* [Provided text]
******

Analysis of the proposed amendments
The main legislative changes are as follows:
- The Law of Ukraine ‘On Sanctions’ is proposed to provide for a new sanction:
‘1-1) Recovery to the state revenue or forced sale of assets...’.
- The Law on ARMA stipulates that ARMA receives assets in respect of which a court decision has been made to impose a sanction under paragraph 1-1 of part one of Article 4 of the Law of Ukraine ‘On Sanctions’ in the form of forced sale of assets. It is the agency that is authorized to sell them.
- The assets are transferred into management based on the results of a tender by the procedure established by the Cabinet of Ministers of Ukraine.
- Assets are sold through electronic auctions in the Electronic Trading System (ETS). The ARMA Law sets out the auction procedure.
- The funds received from the sale of assets (clause 1-1 of part one of Article 4) are immediately used to purchase military government bonds.
- A month is given to publish data from the Unified State Register of Assets Seized in Criminal Proceedings.
- Seized property is sold through electronic auctions (public bidding) in the electronic trading system. In other words, property seized within the framework of enforcement proceedings is sold in the ETS. The procedure for sale is set out in the Law of Ukraine ‘On Enforcement Proceedings’.
- If the subject of the mortgage is a land plot or the right to use it, the sale of such mortgaged property is carried out exclusively at land auctions held by the Land Code of Ukraine, subject to the provisions of this Law and the Law of Ukraine ‘On Enforcement Proceedings’. The procedure is set out in the Law of Ukraine ‘On Mortgage’.

******

* [Exercise instructions]
**A)** Using the analysis of the proposed amendments above, decide whether each statement agrees with it: (i) money from the forced sale of assets goes toward military government bonds; (ii) ARMA sets the tender procedure for transferring assets into management; (iii) a mortgaged land plot may be sold at any electronic auction in the ETS. Answer yes or no for each, and quote the words of the analysis that settle it.
**B)** Write a continuation of the analysis of the proposed amendments above, starting right after its final sentence.

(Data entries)
******

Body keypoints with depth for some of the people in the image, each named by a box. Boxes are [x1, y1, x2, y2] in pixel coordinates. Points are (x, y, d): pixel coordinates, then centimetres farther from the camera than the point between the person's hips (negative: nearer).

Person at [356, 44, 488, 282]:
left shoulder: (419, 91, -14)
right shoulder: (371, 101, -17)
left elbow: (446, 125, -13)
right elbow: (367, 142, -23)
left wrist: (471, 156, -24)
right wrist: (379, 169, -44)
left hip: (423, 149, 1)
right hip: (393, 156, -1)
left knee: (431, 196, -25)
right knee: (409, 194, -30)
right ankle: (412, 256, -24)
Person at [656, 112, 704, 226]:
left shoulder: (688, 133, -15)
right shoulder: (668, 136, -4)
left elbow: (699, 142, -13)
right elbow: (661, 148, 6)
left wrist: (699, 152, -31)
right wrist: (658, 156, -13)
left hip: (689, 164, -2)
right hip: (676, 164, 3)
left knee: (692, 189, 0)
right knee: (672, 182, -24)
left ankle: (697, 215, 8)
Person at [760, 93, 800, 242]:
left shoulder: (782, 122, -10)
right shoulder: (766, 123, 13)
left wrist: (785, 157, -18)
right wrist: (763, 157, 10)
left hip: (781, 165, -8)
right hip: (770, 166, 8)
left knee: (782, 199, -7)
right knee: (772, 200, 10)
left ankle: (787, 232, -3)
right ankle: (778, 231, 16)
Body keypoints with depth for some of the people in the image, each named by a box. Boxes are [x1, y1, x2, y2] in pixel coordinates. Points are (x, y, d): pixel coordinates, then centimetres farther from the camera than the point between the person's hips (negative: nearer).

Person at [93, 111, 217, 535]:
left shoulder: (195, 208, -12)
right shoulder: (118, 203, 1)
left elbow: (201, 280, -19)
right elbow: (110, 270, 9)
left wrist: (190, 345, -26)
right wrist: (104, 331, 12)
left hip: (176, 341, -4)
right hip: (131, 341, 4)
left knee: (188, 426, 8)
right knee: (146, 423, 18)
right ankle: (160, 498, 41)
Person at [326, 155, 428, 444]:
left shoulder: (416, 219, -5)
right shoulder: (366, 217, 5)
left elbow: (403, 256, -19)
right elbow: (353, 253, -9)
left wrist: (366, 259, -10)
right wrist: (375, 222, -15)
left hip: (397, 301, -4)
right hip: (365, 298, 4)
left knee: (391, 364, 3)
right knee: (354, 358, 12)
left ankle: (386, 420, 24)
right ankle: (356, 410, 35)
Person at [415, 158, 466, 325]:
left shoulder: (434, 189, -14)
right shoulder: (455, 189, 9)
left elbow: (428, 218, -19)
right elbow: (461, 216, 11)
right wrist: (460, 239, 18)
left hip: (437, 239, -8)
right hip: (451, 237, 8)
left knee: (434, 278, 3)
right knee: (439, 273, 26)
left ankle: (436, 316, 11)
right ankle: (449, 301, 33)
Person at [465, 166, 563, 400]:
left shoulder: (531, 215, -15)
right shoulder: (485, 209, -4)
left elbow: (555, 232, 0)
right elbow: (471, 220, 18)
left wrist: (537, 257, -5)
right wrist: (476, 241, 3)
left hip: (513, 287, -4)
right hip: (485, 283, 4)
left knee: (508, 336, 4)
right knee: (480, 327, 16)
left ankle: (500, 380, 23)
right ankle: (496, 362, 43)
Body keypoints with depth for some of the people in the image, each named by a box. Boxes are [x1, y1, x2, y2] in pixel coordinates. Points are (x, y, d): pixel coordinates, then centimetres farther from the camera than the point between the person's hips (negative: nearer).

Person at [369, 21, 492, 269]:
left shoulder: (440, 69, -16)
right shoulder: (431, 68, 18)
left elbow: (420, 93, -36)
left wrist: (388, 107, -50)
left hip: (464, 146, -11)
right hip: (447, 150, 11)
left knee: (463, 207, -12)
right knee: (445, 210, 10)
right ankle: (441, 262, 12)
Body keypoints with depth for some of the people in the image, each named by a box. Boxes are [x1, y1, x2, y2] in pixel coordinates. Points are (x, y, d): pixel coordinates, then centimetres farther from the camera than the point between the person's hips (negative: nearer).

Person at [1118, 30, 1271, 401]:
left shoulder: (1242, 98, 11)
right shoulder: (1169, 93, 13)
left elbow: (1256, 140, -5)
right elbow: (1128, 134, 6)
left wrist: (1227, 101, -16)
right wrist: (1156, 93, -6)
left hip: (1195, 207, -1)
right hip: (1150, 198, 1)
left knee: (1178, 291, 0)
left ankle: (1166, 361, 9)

******

* [Answers provided]
**A)**
(i) Yes: "are immediately used to purchase military government bonds."
(ii) No: "by the procedure established by the Cabinet of Ministers of Ukraine."
(iii) No: "the sale of such mortgaged property is carried out exclusively at land auctions held by the Land Code of Ukraine"

**B)**
Comments
1. Forced sale of assets is not a type of sanction within the meaning of the Law of Ukraine ‘On Sanctions’, and the decision on forced sale should not be made by a court.
The idea of supplementing Article 4(1)(1) of the Law of Ukraine ‘On Sanctions’ with a new type of sanction ‘Recovery of assets for the state revenue or forced sale of assets...’ does not seem quite successful.
Firstly, the logic of the formal reflection of the types of sanctions in the Law, where each paragraph contains one sanction, is violated. Instead, it is proposed to provide for two types of sanctions in one paragraph at once.
Secondly, the Law and other acts referring to this clause only provide for the possibility of alternative application of both sanctions - either ‘recovery of assets to the state’ or ‘forced sale of assets’. In addition, the new version of Article 5 of the Law and Article 283-1 of the Code of Administrative Procedure stipulates that the Ministry of Justice shall file a claim with the HACC requesting the application of only one of these sanctions.
We believe that it is impossible to apply the forced sale of assets without their prior recovery to the state revenue since there is no decision on the transfer of ownership of these assets.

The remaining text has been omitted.